Town considers second recycling bins, increased frequency

Town considers second recycling bins, increased frequency

NORTH PROVIDENCE – Town officials will consider a couple of proposals to help increase recycling in town.

The Town Council’s finance subcommittee, at its Oct. 26 meeting, will hold a discussion and possible vote on the cost and feasibility of:

• Providing additional recycling totes at no cost to residents who request them;

• And/or increasing the frequency of recycling pickups for every household.

The town currently runs recycling trucks every other week and offers residents a single 65-gallon tote unless they purchase a second one.
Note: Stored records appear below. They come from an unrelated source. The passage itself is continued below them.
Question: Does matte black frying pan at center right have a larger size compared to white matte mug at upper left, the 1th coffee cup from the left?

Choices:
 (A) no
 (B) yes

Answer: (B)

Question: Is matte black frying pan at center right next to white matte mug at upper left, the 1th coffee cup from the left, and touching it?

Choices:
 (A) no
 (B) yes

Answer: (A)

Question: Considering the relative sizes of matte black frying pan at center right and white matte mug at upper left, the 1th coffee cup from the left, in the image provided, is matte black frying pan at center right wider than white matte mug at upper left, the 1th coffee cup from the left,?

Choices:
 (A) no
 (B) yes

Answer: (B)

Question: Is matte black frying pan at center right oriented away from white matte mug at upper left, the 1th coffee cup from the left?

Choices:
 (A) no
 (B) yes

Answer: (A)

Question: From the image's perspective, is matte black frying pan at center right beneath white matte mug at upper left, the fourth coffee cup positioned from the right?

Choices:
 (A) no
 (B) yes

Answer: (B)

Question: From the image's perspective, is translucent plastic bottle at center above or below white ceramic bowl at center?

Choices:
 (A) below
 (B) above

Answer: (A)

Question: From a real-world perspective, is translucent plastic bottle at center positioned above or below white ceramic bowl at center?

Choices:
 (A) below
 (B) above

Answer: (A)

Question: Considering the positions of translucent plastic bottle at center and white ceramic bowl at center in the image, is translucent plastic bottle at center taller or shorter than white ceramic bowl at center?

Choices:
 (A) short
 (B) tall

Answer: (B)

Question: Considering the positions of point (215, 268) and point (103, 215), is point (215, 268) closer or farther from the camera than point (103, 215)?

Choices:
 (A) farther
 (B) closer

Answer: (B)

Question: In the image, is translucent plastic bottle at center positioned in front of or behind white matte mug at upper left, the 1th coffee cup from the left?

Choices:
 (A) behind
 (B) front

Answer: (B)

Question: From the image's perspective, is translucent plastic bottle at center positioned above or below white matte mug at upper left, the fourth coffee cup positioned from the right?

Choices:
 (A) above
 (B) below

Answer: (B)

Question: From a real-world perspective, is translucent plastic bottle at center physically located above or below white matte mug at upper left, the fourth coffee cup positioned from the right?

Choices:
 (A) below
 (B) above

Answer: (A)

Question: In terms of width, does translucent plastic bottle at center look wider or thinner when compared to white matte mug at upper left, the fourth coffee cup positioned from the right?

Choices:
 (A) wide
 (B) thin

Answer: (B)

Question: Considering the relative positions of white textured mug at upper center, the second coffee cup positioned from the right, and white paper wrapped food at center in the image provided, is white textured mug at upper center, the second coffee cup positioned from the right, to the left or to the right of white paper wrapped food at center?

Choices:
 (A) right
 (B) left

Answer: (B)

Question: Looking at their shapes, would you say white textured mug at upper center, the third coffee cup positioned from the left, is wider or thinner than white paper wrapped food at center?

Town Councilor Kenneth Amoriggi is initiating the discussion, telling The Breeze that for those like him who are committed to recycling, one bin simply doesn’t cut it.

“Many, many people feel the same way as we do,” he said.

Many other communities, such as Cumberland, have 65-gallon recycling totes but offer recycling services every week. Even then, residents say it’s still not enough room for everything they’d like to recycle.

Amoriggi said that making one or both of his proposed moves would help the town finally boost its recycling rate well above 25 percent, which is short of its state-mandated rate of 35 percent and annually costs taxpayers significant dollars in penalties. Other motivating factors are protecting the environment and maintaining the long-term sustainability of the state’s landfill, he said.

Mayor Charles Lombardi said this week that the cost of increasing frequency on pickups would likely be prohibitive, but said giving people a second bin is a more cost-effective option because the truck driver can get it while they’re already there.

Though residents should be paying the $65 fee for a second bin, said Lombardi, the town has been delivering them for free if people ask for them.

“If they’re going to go out of their way to recycle more, then we should probably give it to them,” he said.

Lombardi said the town’s recycling rate has been edging up slightly over 25 percent, and he credits the town’s move two years ago to add single wheeled trash totes and residents’ overall willingness to recycle more. He said he’s hopeful that efforts to educate on better recycling might finally be paying off.